Most of the questions defense attorney Bill Baxley asked–and most of the answers Riley and Company gave–centered around their insistence they they didn’t do anything for Mike because he was the Speaker. Their investments in his business, help with his job search, coordination, and collaboration was because they were friends, not because he was the Speaker.
But the real question is this: Is Mike the Speaker because he’s your friend?
The picture is clearly painted in the emails between Hubbard and Riley: Hubbard was nothing if not a loyal lapdog for the Riley Machine. Of course they kept him close and used their influence to move him up through the political hierarchy as long as he was willing to do their bidding. They had a common interest: gaining power.
Then Hubbard started to outgrow Riley’s lap–he started to want some favors in return and to capitalize on the years of loyalty that grew into what he saw as a “friendship.” He wanted to start making the big money and play in the same park as the big dogs.
Riley and Canary–and many others who have been named in the indictments–are lobbyists. They needed Hubbard to stay in the Speaker’s seat so that he could push their bills to the top of the stack and keep their clients happy. They had a common interest: making money. And right now, they have a more immediate common interest: getting Hubbard out of trouble so he can return to the dais and continue to make them money.

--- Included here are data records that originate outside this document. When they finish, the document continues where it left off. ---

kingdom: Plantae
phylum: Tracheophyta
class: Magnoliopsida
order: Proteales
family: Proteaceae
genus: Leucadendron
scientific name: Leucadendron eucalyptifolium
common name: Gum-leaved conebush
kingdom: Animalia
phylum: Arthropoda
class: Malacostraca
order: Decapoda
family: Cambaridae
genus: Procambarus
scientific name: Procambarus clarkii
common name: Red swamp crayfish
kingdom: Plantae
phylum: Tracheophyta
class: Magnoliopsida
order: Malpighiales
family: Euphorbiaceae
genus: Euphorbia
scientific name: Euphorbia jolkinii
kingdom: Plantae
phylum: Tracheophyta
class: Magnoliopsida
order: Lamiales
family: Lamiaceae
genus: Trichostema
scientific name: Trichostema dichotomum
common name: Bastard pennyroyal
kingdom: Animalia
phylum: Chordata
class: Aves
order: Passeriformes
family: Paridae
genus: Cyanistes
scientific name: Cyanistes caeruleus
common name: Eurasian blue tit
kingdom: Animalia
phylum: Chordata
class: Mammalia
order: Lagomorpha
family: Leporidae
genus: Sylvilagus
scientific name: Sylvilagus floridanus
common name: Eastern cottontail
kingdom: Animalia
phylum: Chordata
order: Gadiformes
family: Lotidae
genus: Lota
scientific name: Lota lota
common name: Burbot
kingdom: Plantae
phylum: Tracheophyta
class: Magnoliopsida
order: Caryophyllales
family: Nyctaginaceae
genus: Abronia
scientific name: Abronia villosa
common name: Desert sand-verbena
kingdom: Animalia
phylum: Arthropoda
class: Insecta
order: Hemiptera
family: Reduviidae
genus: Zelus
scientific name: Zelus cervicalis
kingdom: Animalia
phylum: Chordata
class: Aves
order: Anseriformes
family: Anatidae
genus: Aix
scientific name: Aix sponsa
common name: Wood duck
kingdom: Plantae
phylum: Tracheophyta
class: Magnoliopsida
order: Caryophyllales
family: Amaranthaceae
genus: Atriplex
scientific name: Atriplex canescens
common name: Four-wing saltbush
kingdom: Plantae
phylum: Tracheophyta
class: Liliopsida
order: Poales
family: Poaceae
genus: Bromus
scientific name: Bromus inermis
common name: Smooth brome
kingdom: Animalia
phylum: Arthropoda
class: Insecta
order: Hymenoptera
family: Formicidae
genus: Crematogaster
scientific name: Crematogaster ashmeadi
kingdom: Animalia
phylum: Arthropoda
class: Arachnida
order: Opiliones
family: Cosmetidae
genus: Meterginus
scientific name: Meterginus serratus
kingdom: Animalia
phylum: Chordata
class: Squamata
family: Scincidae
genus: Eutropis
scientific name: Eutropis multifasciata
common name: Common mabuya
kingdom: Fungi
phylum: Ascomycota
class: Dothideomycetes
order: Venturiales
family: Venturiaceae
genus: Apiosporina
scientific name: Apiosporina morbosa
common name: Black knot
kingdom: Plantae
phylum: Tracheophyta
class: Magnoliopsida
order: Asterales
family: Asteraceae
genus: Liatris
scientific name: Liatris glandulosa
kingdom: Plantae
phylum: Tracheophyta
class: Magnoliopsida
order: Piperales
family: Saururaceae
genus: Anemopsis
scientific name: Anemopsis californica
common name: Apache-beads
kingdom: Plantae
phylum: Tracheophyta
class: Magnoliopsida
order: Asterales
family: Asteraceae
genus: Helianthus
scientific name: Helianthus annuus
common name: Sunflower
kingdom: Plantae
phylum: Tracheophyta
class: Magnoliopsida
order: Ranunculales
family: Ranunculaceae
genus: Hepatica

That’s because Mike Hubbard doesn’t have friends–he has people who share an interest in the goings on of Goat Hill. And sure, maybe they don’t mind each others company.
If you don’t believe me, answer this question: How many of these lobbyists or principals are people who knew Hubbard from before he became involved politically? How many were friends from college or buddies from when the kids played T-ball together? How many of them went to church with Mike or knew Susan before she was Susan Hubbard?
Those people? They would be what the rest of the world calls “friends.” Mike Hubbard doesn’t have friends. He has people who share common interests.
If Mike Hubbard is convicted, I will personally send him a love letter every week that the Rileys stay as close to the Hubbard family as they’ve bragged about on the witness stand, or if Billy Canary keeps up his weekly meetings with Hubbard at the state prison.
Because there are no friends in politics, and that might be the best thing for the people of Alabama who all share a common interest: good, honest government.